Not being able to speak offered Sam many opportunities of observation that might not have been open to him previously. Colin Dray has done such a precise analysis of what no longer being able to speak really means. Everything, from that loss of communication through to the perceived disability people now considered Sam to have, was examined throughout the narrative. I have a son who is just a bit older than Sam, and it was extremely difficult for me to not have Sam in my own son’s image while I was reading. I think in many ways this enhanced my appreciation for Sam’s plight, and it certainly ensured my investment in him as an integral character. His sense of responsibility towards Katie was deep and protecting her became a singular focus for him, no small task for a boy who cannot speak and is still recovering from surgery and cancer treatments. But the bravery and honour within Sam were defining characteristics and he seemed to regard these as the opposite of those his father had shown in abandoning the family. I appreciated this immensely, a boy on the cusp of so much choosing his path with unequivocal surety.


 


The situation with Dettie raises many questions about mental illness within families. Dettie was very much a right hand for Joanne. She loved Sam and Katie, got them to and from school each day while Joanne was at work, and generally helped out as much as she could. But there was an underlying passive aggression to Dettie’s interactions with Joanne, a slight possession over the children that would possibly not have been tolerated had Joanne’s husband still been around. It was impossible for me to blame Joanne in anyway for what eventuated. When you’re dealing with mental illness, there are many things you have to just take at face value. While Dettie was definitely off the charts, I was so sad about her predicament. She truly had no control over her delusions. I can only imagine how devastating it would be to realise down the track, once you were well again, what sort of things you had done to those you loved while literally in the grips of madness.
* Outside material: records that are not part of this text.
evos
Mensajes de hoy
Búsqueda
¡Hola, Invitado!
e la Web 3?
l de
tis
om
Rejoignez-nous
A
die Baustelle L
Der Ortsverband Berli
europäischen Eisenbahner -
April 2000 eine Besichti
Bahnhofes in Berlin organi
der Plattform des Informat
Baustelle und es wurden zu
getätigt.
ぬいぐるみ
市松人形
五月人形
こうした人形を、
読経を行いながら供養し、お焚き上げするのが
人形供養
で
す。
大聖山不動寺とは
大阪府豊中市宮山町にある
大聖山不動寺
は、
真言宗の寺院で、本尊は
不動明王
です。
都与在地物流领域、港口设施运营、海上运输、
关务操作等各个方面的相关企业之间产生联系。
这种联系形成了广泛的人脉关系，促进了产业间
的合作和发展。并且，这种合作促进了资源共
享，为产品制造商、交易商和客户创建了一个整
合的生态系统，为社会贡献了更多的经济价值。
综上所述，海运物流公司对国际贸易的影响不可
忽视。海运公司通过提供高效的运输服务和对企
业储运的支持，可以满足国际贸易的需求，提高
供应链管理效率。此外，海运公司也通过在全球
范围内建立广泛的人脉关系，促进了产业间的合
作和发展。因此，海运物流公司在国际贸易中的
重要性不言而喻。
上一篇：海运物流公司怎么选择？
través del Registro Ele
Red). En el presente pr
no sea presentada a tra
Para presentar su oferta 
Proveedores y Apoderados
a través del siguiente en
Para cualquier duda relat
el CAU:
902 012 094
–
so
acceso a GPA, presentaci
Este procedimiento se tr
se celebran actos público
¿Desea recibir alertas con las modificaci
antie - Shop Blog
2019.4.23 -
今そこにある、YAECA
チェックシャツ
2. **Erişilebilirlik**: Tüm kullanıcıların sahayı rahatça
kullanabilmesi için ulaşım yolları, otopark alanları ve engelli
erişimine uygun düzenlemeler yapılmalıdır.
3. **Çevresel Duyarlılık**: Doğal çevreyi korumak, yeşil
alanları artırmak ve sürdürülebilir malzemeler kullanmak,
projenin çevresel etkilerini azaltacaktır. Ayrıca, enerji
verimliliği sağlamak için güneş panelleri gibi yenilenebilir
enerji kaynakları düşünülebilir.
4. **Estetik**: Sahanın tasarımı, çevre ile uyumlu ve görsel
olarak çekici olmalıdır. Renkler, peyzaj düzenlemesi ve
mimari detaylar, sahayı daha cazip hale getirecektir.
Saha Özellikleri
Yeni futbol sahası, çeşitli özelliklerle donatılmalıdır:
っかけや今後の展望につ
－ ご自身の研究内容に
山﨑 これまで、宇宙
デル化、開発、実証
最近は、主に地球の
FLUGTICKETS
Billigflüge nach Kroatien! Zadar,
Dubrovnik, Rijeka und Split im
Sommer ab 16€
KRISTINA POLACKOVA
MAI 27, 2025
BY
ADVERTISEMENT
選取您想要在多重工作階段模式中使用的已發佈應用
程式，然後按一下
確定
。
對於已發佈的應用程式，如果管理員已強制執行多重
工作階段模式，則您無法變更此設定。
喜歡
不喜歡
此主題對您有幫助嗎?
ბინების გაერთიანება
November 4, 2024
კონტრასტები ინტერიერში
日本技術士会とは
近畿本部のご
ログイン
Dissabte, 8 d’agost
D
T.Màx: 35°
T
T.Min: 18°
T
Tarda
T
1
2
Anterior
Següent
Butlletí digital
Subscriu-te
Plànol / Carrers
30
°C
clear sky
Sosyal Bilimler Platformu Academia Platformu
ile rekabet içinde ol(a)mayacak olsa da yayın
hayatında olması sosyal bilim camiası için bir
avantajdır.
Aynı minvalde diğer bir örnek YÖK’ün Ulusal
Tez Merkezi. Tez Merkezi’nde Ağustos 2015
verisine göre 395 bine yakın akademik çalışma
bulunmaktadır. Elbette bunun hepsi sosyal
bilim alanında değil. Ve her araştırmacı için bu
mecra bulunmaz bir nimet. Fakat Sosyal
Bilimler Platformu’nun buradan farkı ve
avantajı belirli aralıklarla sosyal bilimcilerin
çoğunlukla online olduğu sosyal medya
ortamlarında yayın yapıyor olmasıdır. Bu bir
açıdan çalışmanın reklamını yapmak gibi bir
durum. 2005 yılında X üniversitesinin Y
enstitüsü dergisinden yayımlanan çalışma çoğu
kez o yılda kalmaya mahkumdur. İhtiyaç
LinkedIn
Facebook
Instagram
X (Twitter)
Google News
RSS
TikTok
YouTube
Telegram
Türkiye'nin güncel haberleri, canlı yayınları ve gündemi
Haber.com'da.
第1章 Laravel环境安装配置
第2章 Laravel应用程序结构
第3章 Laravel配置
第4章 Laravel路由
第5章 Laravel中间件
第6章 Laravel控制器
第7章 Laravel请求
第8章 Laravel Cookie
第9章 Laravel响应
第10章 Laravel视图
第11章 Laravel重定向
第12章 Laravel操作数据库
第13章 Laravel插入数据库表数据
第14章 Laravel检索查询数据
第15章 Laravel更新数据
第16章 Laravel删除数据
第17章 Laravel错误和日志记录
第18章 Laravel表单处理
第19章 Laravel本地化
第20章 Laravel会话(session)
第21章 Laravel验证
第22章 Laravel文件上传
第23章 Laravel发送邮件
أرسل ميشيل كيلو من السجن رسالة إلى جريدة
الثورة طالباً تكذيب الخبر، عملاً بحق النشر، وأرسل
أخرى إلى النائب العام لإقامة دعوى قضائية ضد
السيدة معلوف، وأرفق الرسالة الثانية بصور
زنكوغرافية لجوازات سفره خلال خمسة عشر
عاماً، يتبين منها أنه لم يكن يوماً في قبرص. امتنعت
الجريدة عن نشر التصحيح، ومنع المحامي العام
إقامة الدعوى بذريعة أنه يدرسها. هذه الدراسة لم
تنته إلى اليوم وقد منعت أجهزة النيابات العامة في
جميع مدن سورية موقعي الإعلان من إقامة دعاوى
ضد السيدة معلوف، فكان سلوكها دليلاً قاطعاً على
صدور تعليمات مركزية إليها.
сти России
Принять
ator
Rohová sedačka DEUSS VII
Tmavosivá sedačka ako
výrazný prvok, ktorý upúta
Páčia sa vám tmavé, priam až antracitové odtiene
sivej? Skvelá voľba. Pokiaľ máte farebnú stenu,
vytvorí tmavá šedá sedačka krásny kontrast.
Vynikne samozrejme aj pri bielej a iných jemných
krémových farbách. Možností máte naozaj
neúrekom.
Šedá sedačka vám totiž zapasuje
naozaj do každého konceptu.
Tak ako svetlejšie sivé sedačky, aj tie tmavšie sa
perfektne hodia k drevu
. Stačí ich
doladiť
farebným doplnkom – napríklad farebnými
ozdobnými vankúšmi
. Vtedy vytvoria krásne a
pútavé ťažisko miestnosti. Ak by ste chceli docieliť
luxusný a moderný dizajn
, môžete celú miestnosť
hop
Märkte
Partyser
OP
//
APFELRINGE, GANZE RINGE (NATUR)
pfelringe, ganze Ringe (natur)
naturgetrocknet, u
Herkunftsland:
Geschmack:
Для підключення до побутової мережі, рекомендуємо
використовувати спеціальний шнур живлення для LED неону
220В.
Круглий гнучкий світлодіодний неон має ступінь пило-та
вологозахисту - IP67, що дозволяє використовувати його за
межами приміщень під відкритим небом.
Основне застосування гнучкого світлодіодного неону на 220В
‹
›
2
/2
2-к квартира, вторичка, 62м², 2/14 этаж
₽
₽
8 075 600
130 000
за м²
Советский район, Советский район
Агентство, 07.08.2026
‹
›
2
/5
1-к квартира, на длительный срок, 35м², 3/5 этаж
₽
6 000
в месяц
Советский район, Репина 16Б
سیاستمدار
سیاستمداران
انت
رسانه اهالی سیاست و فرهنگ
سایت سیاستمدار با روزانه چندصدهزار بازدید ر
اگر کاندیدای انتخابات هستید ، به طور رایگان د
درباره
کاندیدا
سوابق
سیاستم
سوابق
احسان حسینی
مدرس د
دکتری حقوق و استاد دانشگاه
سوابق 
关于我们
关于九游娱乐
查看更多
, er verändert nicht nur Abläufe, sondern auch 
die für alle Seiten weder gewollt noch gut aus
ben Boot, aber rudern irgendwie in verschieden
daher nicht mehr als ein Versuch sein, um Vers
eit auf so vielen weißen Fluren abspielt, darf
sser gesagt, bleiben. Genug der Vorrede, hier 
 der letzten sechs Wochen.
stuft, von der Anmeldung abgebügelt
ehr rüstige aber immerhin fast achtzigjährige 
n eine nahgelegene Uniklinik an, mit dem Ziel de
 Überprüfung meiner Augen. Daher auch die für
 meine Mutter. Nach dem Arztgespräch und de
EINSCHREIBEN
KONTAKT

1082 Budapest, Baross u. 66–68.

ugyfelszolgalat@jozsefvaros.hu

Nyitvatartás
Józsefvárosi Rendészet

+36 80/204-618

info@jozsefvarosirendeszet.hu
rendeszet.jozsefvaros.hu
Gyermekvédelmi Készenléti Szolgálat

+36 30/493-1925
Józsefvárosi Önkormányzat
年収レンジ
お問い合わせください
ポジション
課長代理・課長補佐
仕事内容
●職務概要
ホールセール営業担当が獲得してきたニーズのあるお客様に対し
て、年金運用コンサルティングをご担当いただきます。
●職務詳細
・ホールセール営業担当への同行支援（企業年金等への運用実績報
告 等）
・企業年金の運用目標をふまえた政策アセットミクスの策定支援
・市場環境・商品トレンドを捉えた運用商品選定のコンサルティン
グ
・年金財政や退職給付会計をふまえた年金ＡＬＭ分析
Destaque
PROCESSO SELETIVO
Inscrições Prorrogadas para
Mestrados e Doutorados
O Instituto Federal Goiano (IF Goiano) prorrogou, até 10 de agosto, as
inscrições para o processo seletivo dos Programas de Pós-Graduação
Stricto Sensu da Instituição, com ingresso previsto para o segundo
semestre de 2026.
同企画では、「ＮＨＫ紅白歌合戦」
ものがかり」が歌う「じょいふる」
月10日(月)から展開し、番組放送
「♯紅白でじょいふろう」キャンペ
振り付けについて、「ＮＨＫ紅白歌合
“Dettie was trapped. She’d set herself on a course that had no ending, and from which there was no turning back.”


 


The heat, the fear, the helplessness, the mounting dread; the sheer vastness of Australia, a continent stretching across so many terrains, blistering under the summer sun and burning with ferocity. The sense of time and place was so present within this novel, at all times. You were constantly grounded within the setting, no small task given that the setting was always changing as the road trip progressed. But I felt it, as though I was there, the dust, the heat, and later, the choking smoke and falling ash.


 


Sign deserves all the accolades and all the nominations it can get for literary awards over the coming year. It is just that good. I can see a ripping thriller road trip movie coming out of this novel as well, as long as anyone is brave enough to take it on with empathy rather than sensationalism. Sign is categorised as a literary novel, and it is – with a very accessible delivery, but it also hangs around the edges of being a thriller. It’s one of those novels that everyone can read, of any age really, and I encourage everyone to do so. Colin Dray has crafted a story for our times, a sympathetic and informed portrayal of the impact of mental illness, and the elasticity of family bonds when trust becomes frayed and fear takes precedence. The hope threaded through the ending was a polished way to finish off. Katie’s capacity to forgive her aunt, to allow empathy to outweigh anger, is something we can all draw from. I loved this novel and can’t even begin to recommend it highly enough.


 


Thanks is extended to Allen & Unwin via for providing me with a copy of Sign for review.


 


About the Author:

Colin Dray teaches English literature and creative writing. His short fiction has appeared in publications such as Meanjin, and his non-fiction has been published in Australian Literary Studies and Antipodes.


Colin lives in the Illawarra region of NSW with his wife and two daughters.